Watching my husband get into such great shape is also very motivating. He's now in training for his first marathon. knowing how much I hate running, I could never do that (I don't think- just don't double dog dare me!). The other day I saw a quote on this blog that I follow that struck a chord. It said "a year from now, you will wish you had started today."
That totally motivated me.
What a blessing it would be if I felt better, looked better and had a healthier future? If I really got serious and pushed myself to run. And it would take a big push! But do I really have time in my busy schedule to make this happen? I think it would require a better jogger stroller for Little Girl. I can almost see myself jogging after dropping off Big Girl at school in the morning. Almost... Maybe some cute workout outfits would also help. Or how about blogging about my experience making myself accountable to the world (the small world that reads my silly blog)?

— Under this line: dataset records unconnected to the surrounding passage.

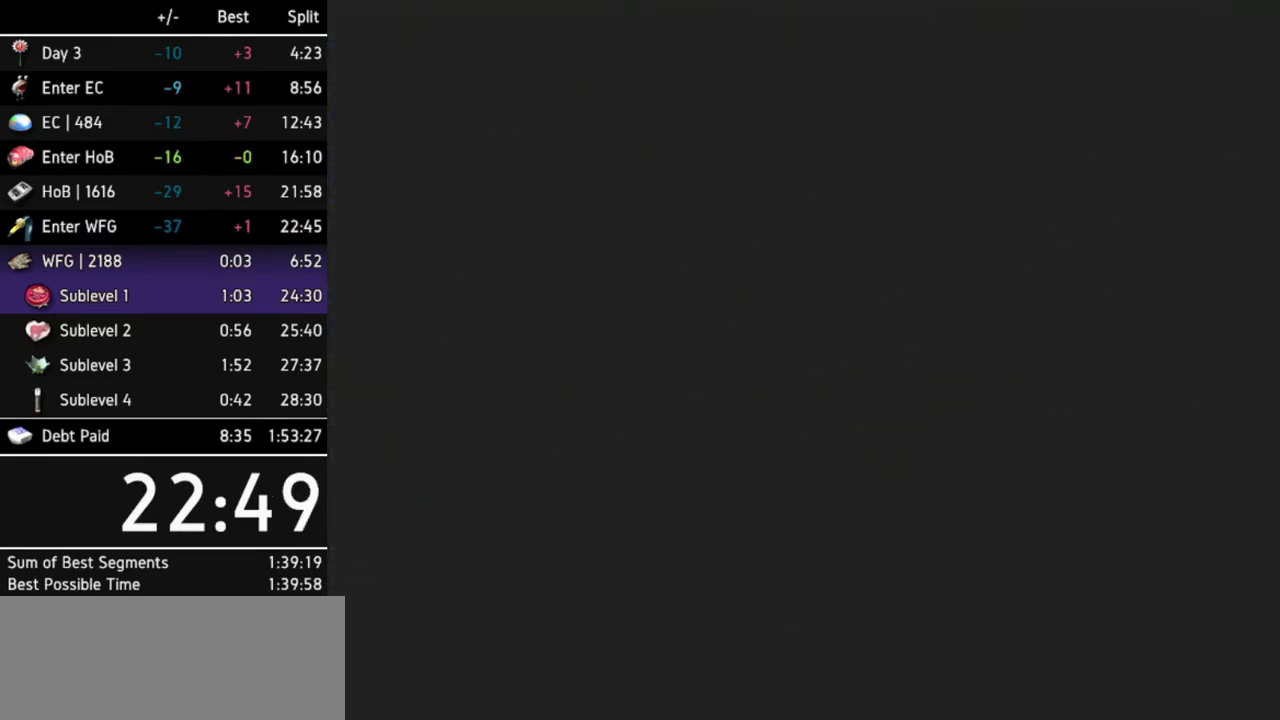
{"buttons": [], "left_stick": "center", "right_stick": "center", "events": []}
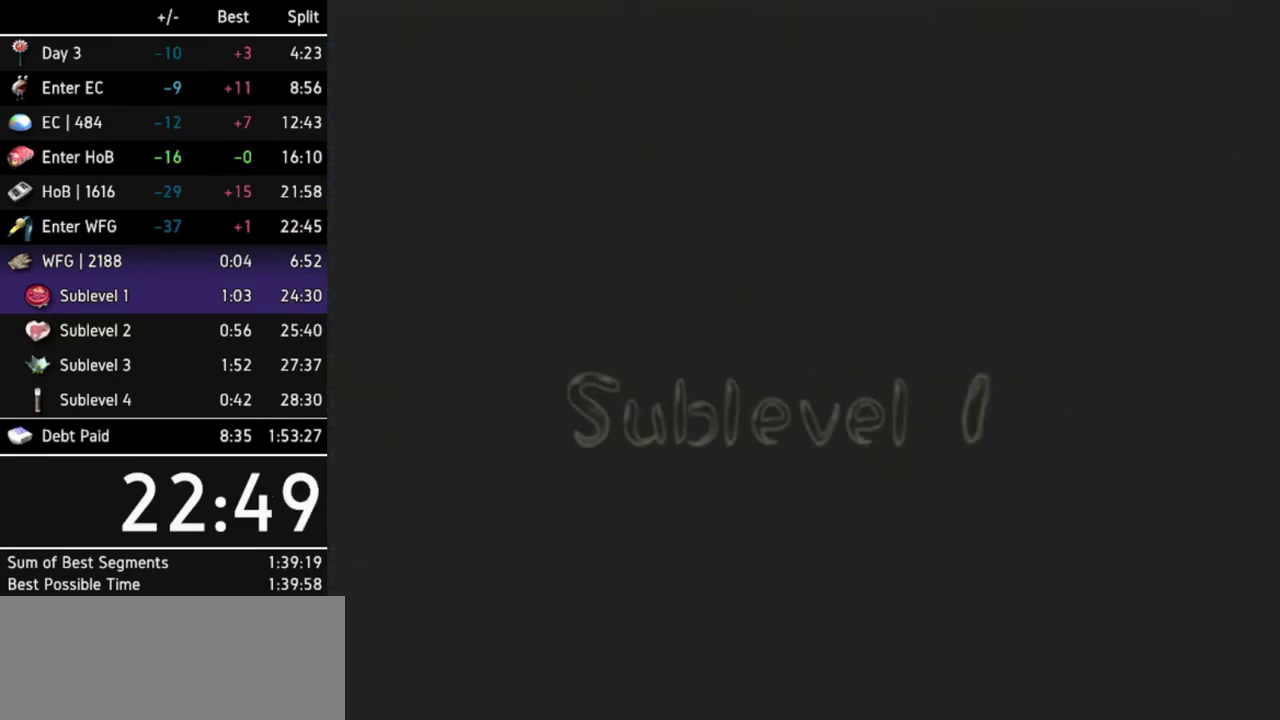
{"buttons": [], "left_stick": "center", "right_stick": "center", "events": []}
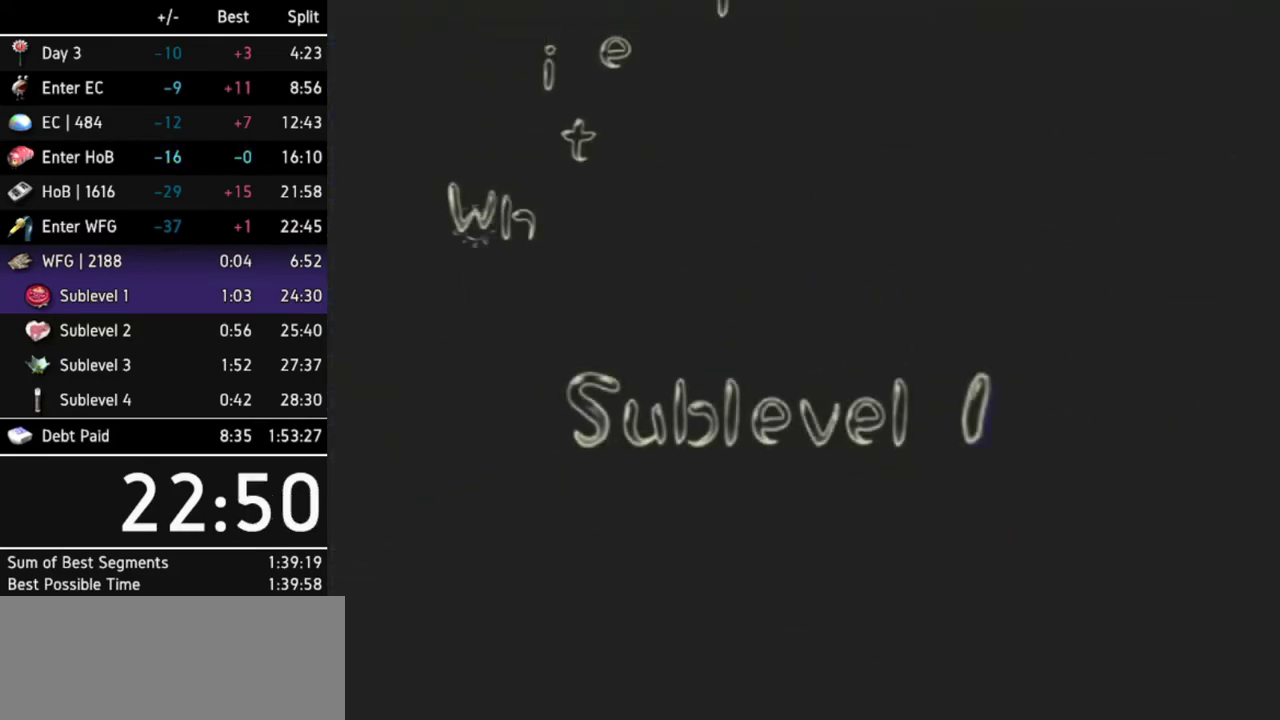
{"buttons": [], "left_stick": "center", "right_stick": "center", "events": []}
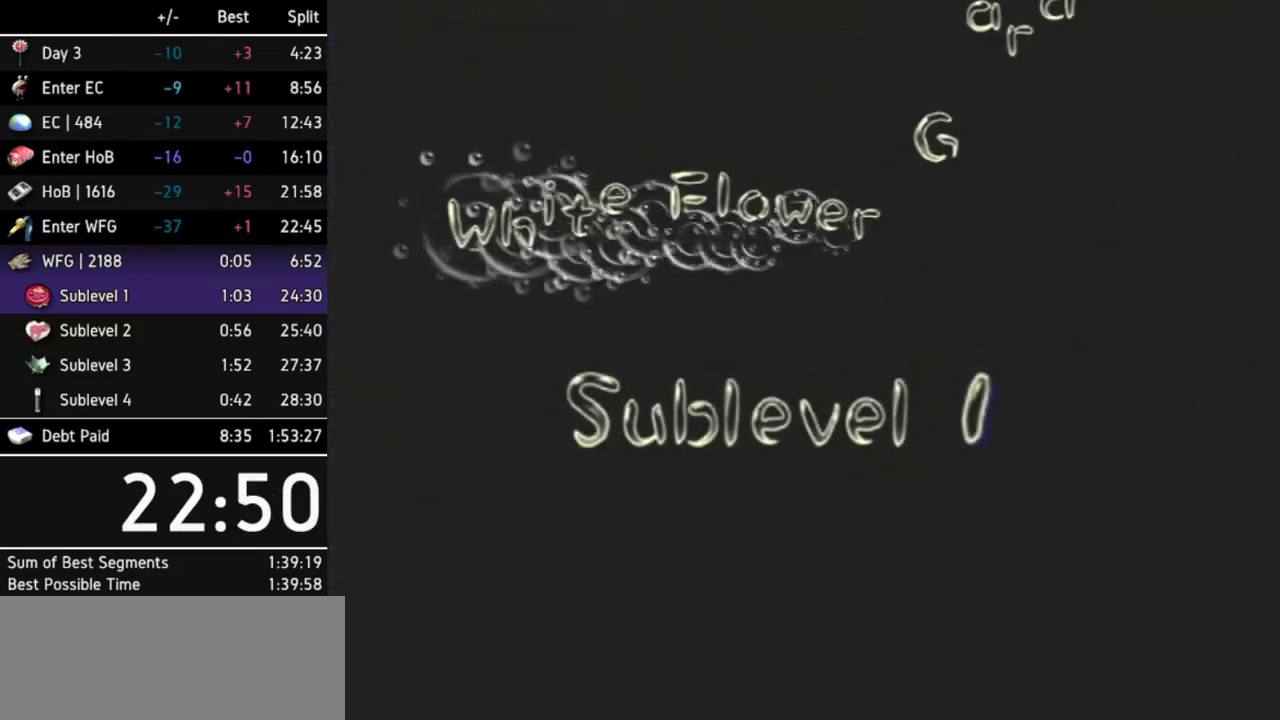
{"buttons": [], "left_stick": "center", "right_stick": "center", "events": []}
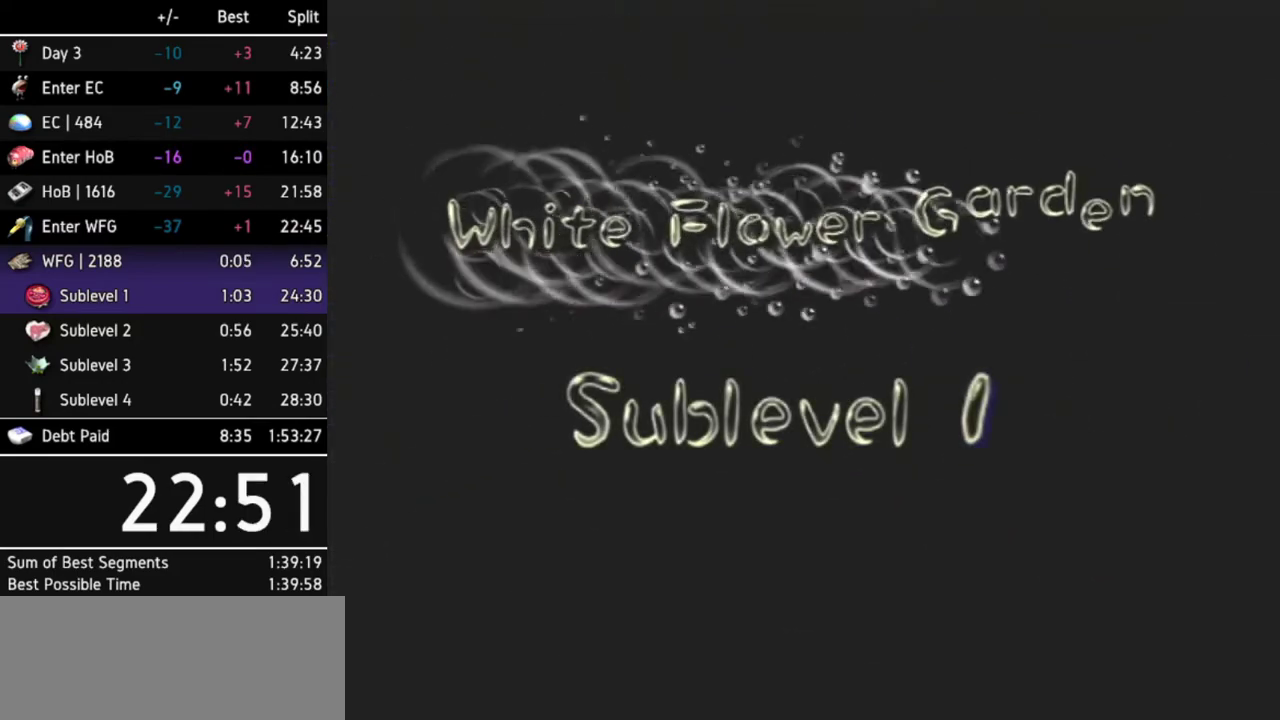
{"buttons": [], "left_stick": "center", "right_stick": "center", "events": []}
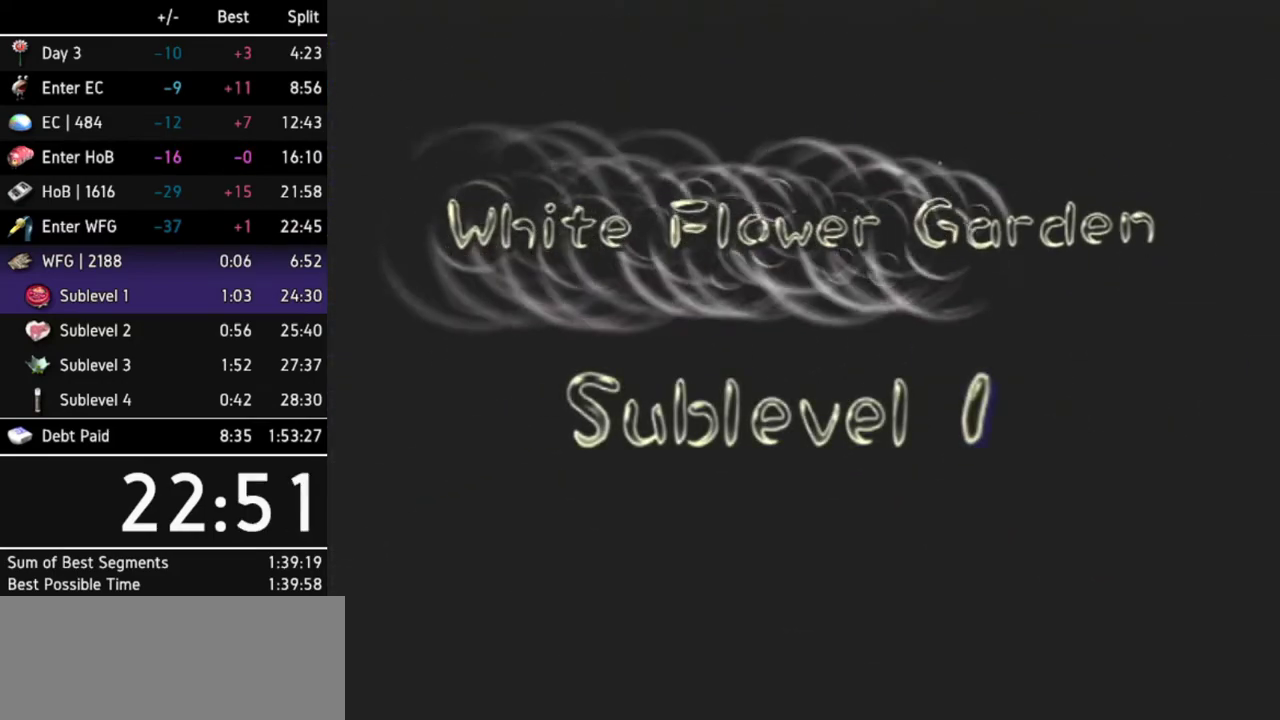
{"buttons": [], "left_stick": "center", "right_stick": "center", "events": []}
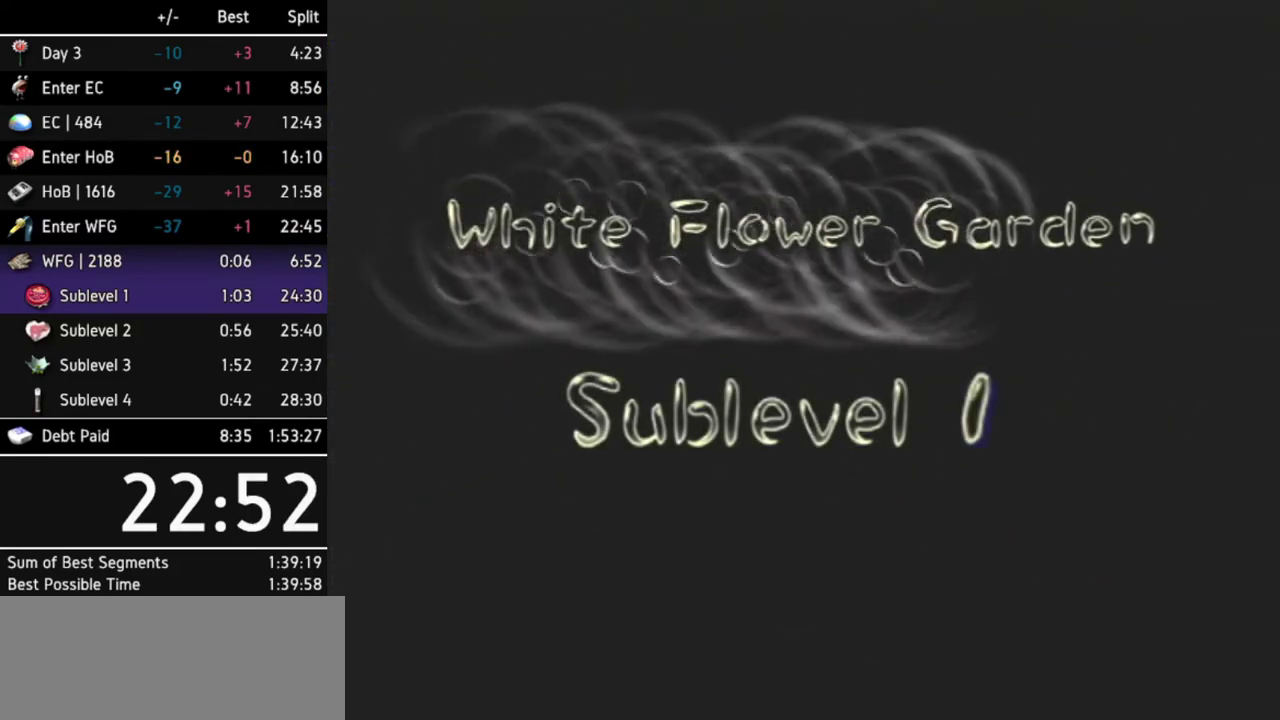
{"buttons": [], "left_stick": "center", "right_stick": "center", "events": []}
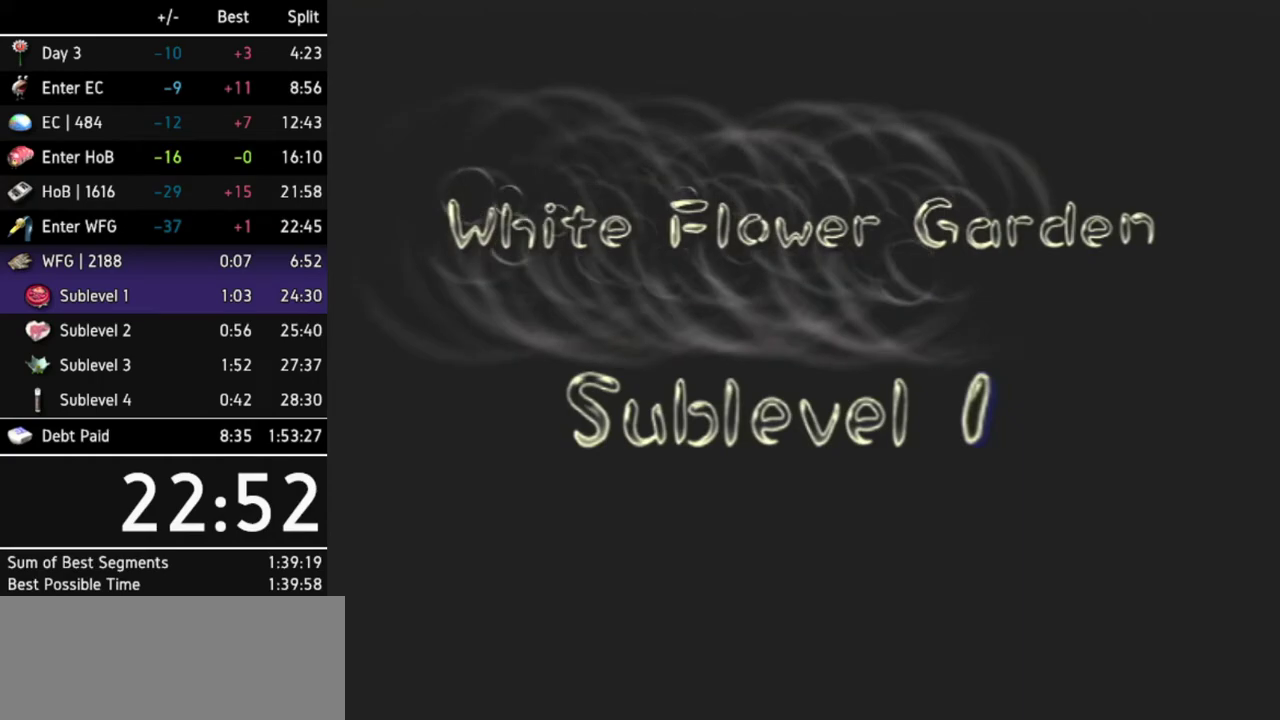
{"buttons": [], "left_stick": "center", "right_stick": "center", "events": []}
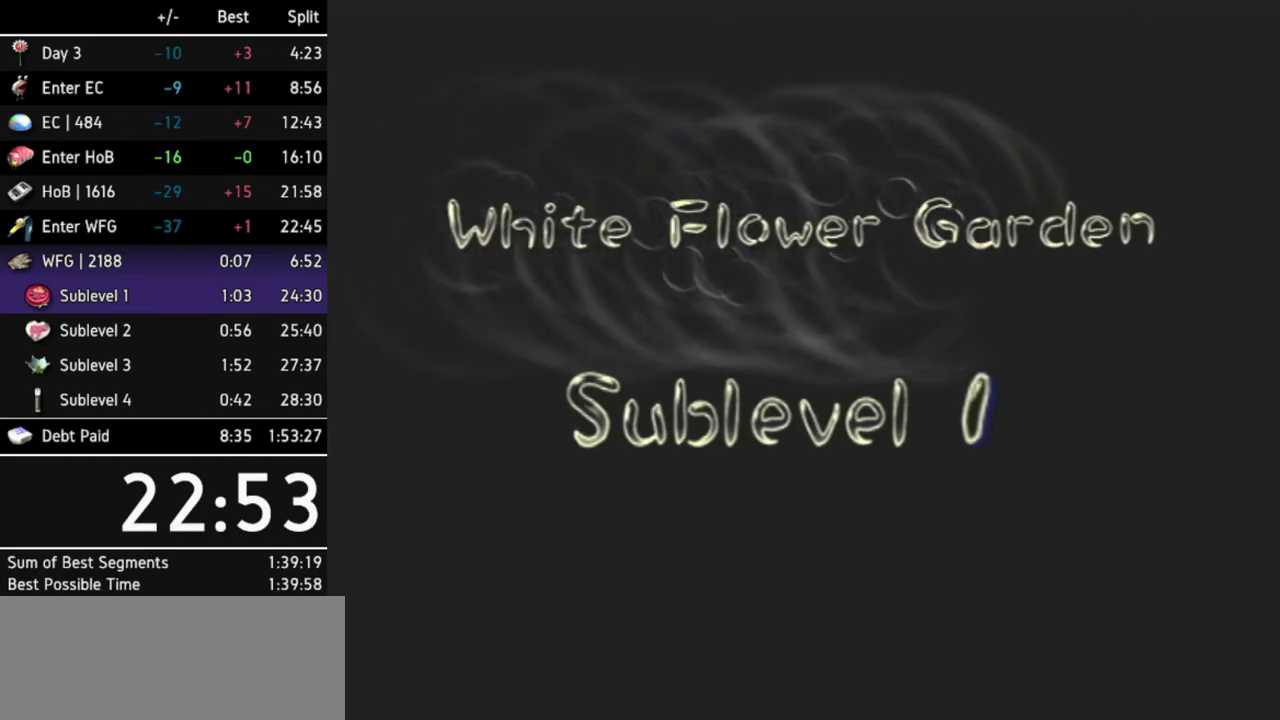
{"buttons": [], "left_stick": "center", "right_stick": "center", "events": []}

After sharing my goal with my husband (possibly my first mistake) he decided to take me out running with him and Little Boy. So yesterday, at 5:30am, on a Tuesday, we ran/walked for a slow mile. I came home and within minutes, while making my bed, my lower back started hurting and bothered me the rest of the day.... great. This makes me depressed. Then today I have a weird pain in my achilles tendon and a touch of diarrhea (TMI?). Is my body boycotting? Does a 22 minute mile give me motivation or humiliation? I am still not sure. On our run, after a one mile loop we ended up back at my house and I had the option to stop or keep going. I chose to stop because I didn't want to be sore at the aquarium that day. I said to my guys "why don't we drop off the weakest link and pick up the pace for the second mile?" They both assured me that I wasn't the weak link. "What do you mean? I was talking about Little Boy!" Was my joking reply.
One thing I know is that if I am going to start this I will need to keep my sense of humor intact because I would rather laugh at myself than cry. Wish me luck! I think it's going to suck for a while... And if my blogging suffers -then so be it. There are bigger fish to fry (aka calories to burn) here.